____ Text shown

U.S. Department of Justice

United States Attorney
Southern District of New York

May 27, 2010

Financial Advisor Kenneth Starr Charged with $30 Million Fraud

NEW YORK - Financial advisor Kenneth Starr was arrested this morning on allegations of wire fraud, fraud by an investment advisor and money laundering. Andrew Stein, the former President of the New York City Council, also surrendered to authorities this morning on related charges that he made false statements in an Internal Revenue Service (IRS) filing and made false statements to federal officers concerning a shell company that Starr created and used as a vehicle for his alleged fraud schemes, announced Preet Bharara, United States Attorney for the Southern District of New York; Cyrus R. Vance, Jr., the District Attorney of New York County; and Patricia J. Haynes, the Special Agent in Charge of the New York Field Office, Criminal Investigation Division, IRS.

According to the complaint unsealed today in Manhattan, N.Y., federal court:

Overview Of Starr’s Criminal Schemes

Kenneth Starr, through his firm Starr & Co., is in the business of managing the assets of, and providing financial planning and investment advice to, high net-worth and celebrity clients. Among other things, Starr pays bills for his clients, assists them with tax filings, and recommends investments to them. In some cases, Starr assumed total control over his clients' financial lives by collecting their earnings, investing their savings, and paying their bills.

Starr defrauded many of his clients through at least two types of schemes. First, on some occasions, Starr solicited money from his clients to invest in what he purported to be sure deals, and then diverted all or some of the investment monies to himself and to risky investments in which he, his wife, and/or his close associates held undisclosed financial interests. Starr’s close associates included, among others, his son; Andrew Stein; a former national official of a major political party; and a partner at a prominent national law firm (Associate-4).

Second, where Starr exercised direct control over the personal bank accounts of his clients, Starr used that control to make unauthorized transfers of funds to himself and/or his closest associates. And when Starr’s clients made demands for payments that Starr could not meet, he transferred funds from one client to another client in conduct that was characteristic of a “Ponzi” scheme. The complaint alleges that Starr has engaged in at least $30 million of fraudulent activity against his clients.

________
____ Data lines

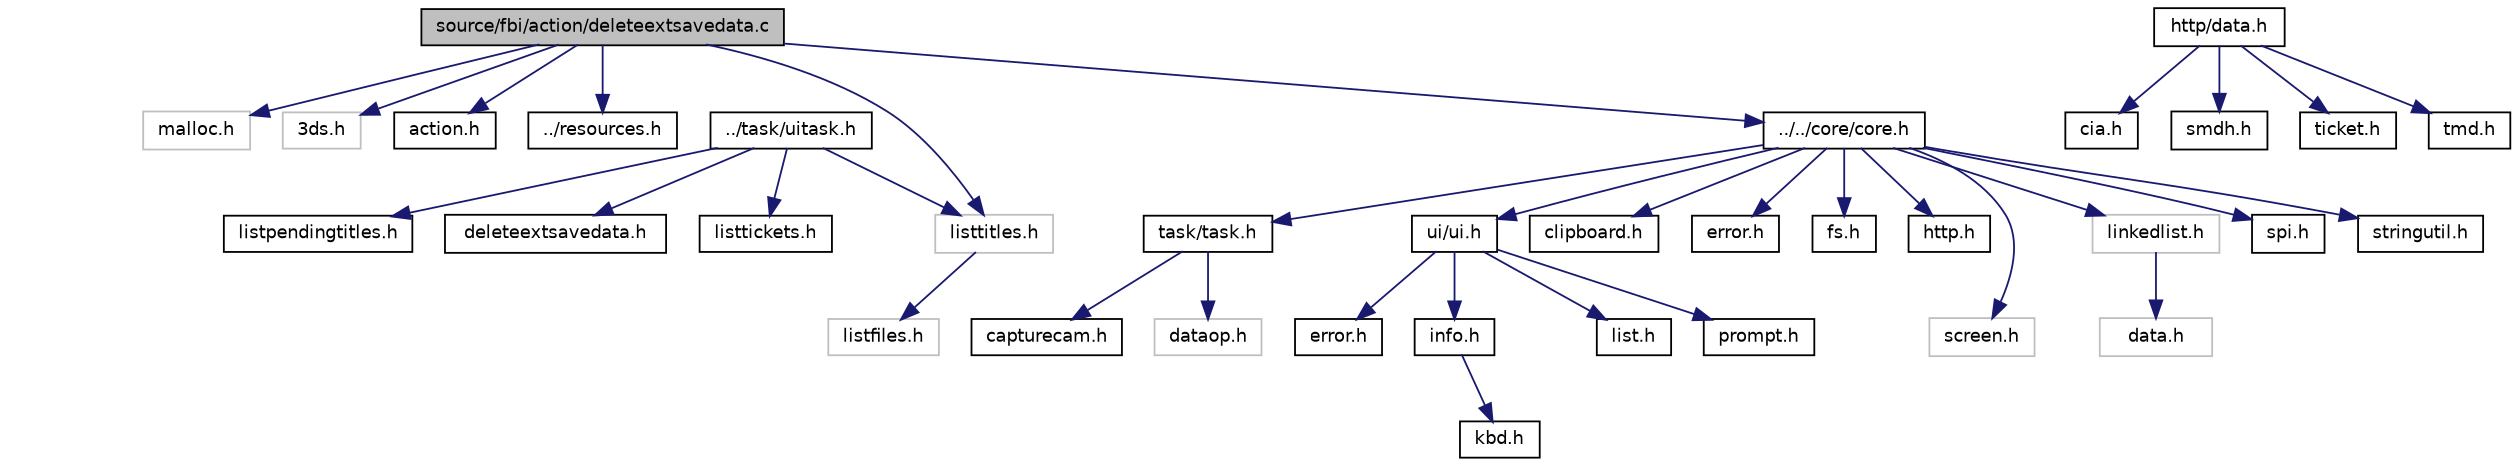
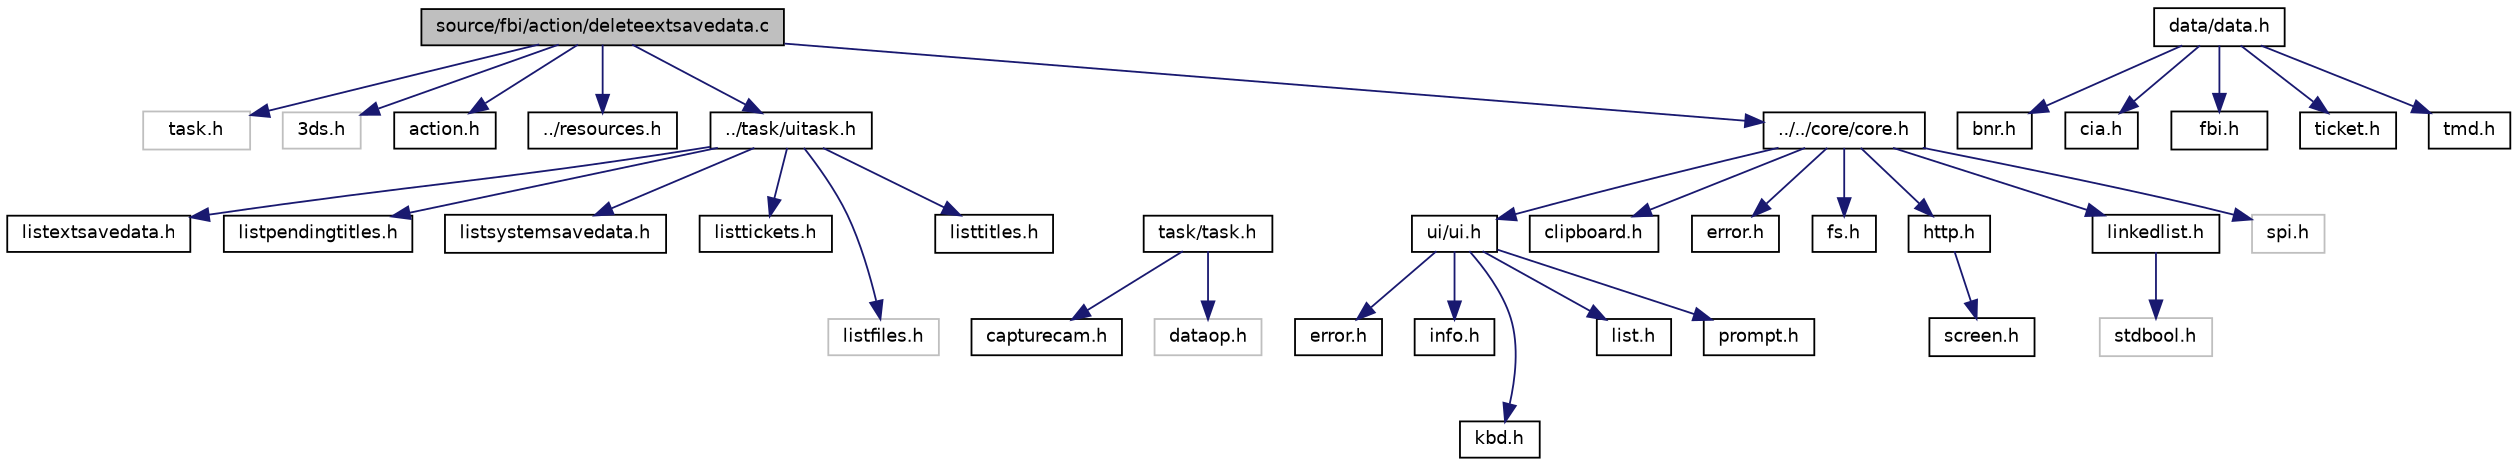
  digraph {
    node [color=black fillcolor=white fontname=Helvetica fontsize=10 shape=record style=filled]
    edge [color=midnightblue fontname=Helvetica fontsize=10 labelfontname=Helvetica labelfontsize=10 style=solid]
    n1 [fillcolor=grey75 fontcolor=black height=0.2 label="source/fbi/action/deleteextsavedata.c" width=0.4]
-   n2 [color=grey75 height=0.2 label="malloc.h" width=0.4]
+   n2 [color=grey75 height=0.2 label="task.h" width=0.4]
    n3 [color=grey75 height=0.2 label="3ds.h" width=0.4]
    n4 [height=0.2 label="action.h" width=0.4]
    n5 [height=0.2 label="../resources.h" width=0.4]
    n6 [height=0.2 label="../task/uitask.h" width=0.4]
    n7 [height=0.2 label="../../core/core.h" width=0.4]
+   n8 [height=0.2 label="listextsavedata.h" width=0.4]
    n9 [height=0.2 label="listpendingtitles.h" width=0.4]
-   n10 [height=0.2 label="deleteextsavedata.h" width=0.4]
+   n10 [height=0.2 label="listsystemsavedata.h" width=0.4]
    n11 [height=0.2 label="listtickets.h" width=0.4]
-   n12 [color=grey75 height=0.2 label="listtitles.h" width=0.4]
+   n12 [height=0.2 label="listtitles.h" width=0.4]
    n13 [color=grey75 height=0.2 label="listfiles.h" width=0.4]
    n14 [height=0.2 label="task/task.h" width=0.4]
    n15 [height=0.2 label="ui/ui.h" width=0.4]
    n16 [height=0.2 label="clipboard.h" width=0.4]
    n17 [height=0.2 label="error.h" width=0.4]
    n18 [height=0.2 label="fs.h" width=0.4]
    n19 [height=0.2 label="http.h" width=0.4]
-   n20 [color=grey75 height=0.2 label="linkedlist.h" width=0.4]
-   n21 [color=grey75 height=0.2 label="screen.h" width=0.4]
-   n22 [height=0.2 label="spi.h" width=0.4]
-   n23 [height=0.2 label="stringutil.h" width=0.4]
-   n24 [height=0.2 label="http/data.h" width=0.4]
+   n20 [height=0.2 label="linkedlist.h" width=0.4]
+   n21 [height=0.2 label="screen.h" width=0.4]
+   n22 [color=grey75 height=0.2 label="spi.h" width=0.4]
+   n24 [height=0.2 label="data/data.h" width=0.4]
+   n25 [height=0.2 label="bnr.h" width=0.4]
    n26 [height=0.2 label="cia.h" width=0.4]
-   n27 [height=0.2 label="smdh.h" width=0.4]
+   n27 [height=0.2 label="fbi.h" width=0.4]
    n28 [height=0.2 label="ticket.h" width=0.4]
    n29 [height=0.2 label="tmd.h" width=0.4]
    n30 [height=0.2 label="capturecam.h" width=0.4]
    n31 [color=grey75 height=0.2 label="dataop.h" width=0.4]
    n32 [height=0.2 label="error.h" width=0.4]
    n33 [height=0.2 label="info.h" width=0.4]
    n34 [height=0.2 label="kbd.h" width=0.4]
    n35 [height=0.2 label="list.h" width=0.4]
    n36 [height=0.2 label="prompt.h" width=0.4]
-   n37 [color=grey75 height=0.2 label="data.h" width=0.4]
+   n37 [color=grey75 height=0.2 label="stdbool.h" width=0.4]
    n1 -> n2
    n1 -> n3
    n1 -> n4
    n1 -> n5
-   n1 -> n12
+   n1 -> n6
    n1 -> n7
+   n6 -> n8
    n6 -> n9
    n6 -> n10
    n6 -> n11
    n6 -> n12
-   n12 -> n13
-   n7 -> n14
+   n6 -> n13
    n7 -> n15
    n7 -> n16
    n7 -> n17
    n7 -> n18
    n7 -> n19
    n7 -> n20
-   n7 -> n21
+   n19 -> n21
    n7 -> n22
-   n7 -> n23
    n14 -> n30
    n14 -> n31
    n15 -> n32
    n15 -> n33
-   n33 -> n34
+   n15 -> n34
    n15 -> n35
    n15 -> n36
    n20 -> n37
+   n24 -> n25
    n24 -> n26
    n24 -> n27
    n24 -> n28
    n24 -> n29
  }
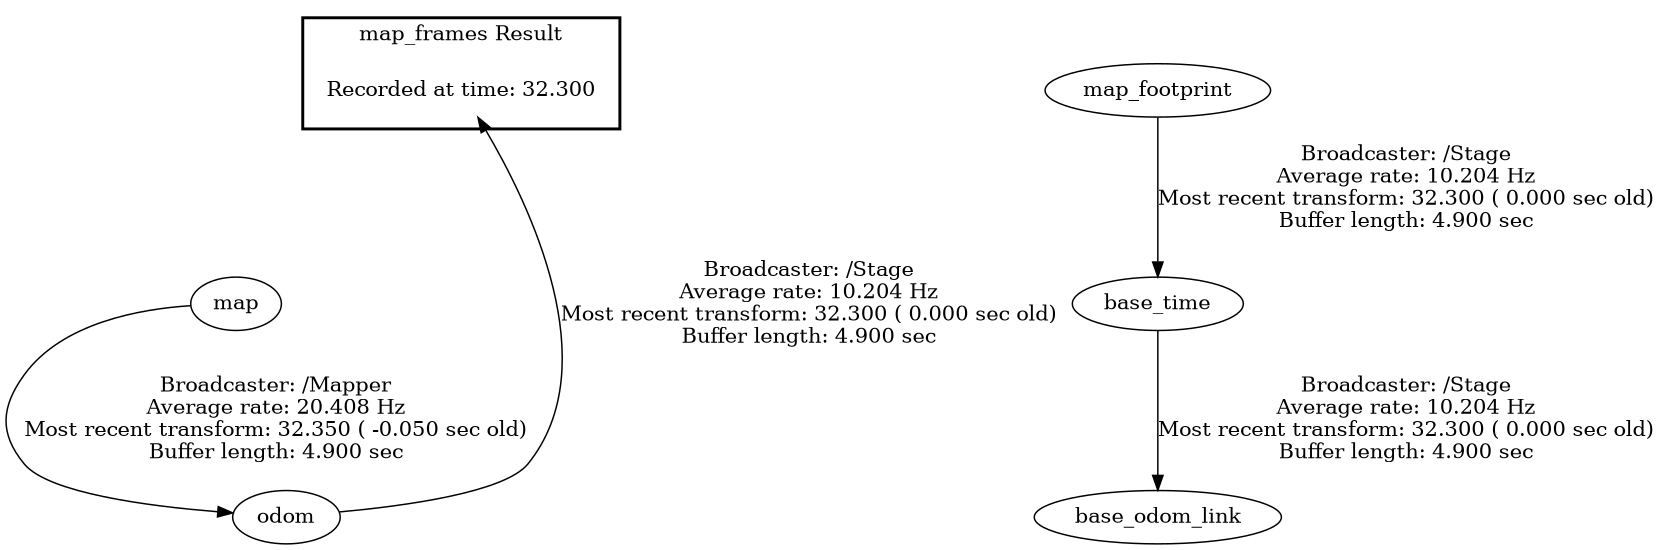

________

**Written request**
Turn the press release paragraph that begins "Second, where Starr exercised" into a brief bulleted list that keeps its main facts. The data were drawn from a separate source, not from the press release.

**Answer in full**
- Where Starr directly controlled clients' personal bank accounts, he made unauthorized transfers to himself and/or his closest associates.
- When clients demanded payments he could not meet, he moved funds from one client to another, in conduct characteristic of a "Ponzi" scheme.
- The complaint alleges at least $30 million in fraudulent activity against his clients.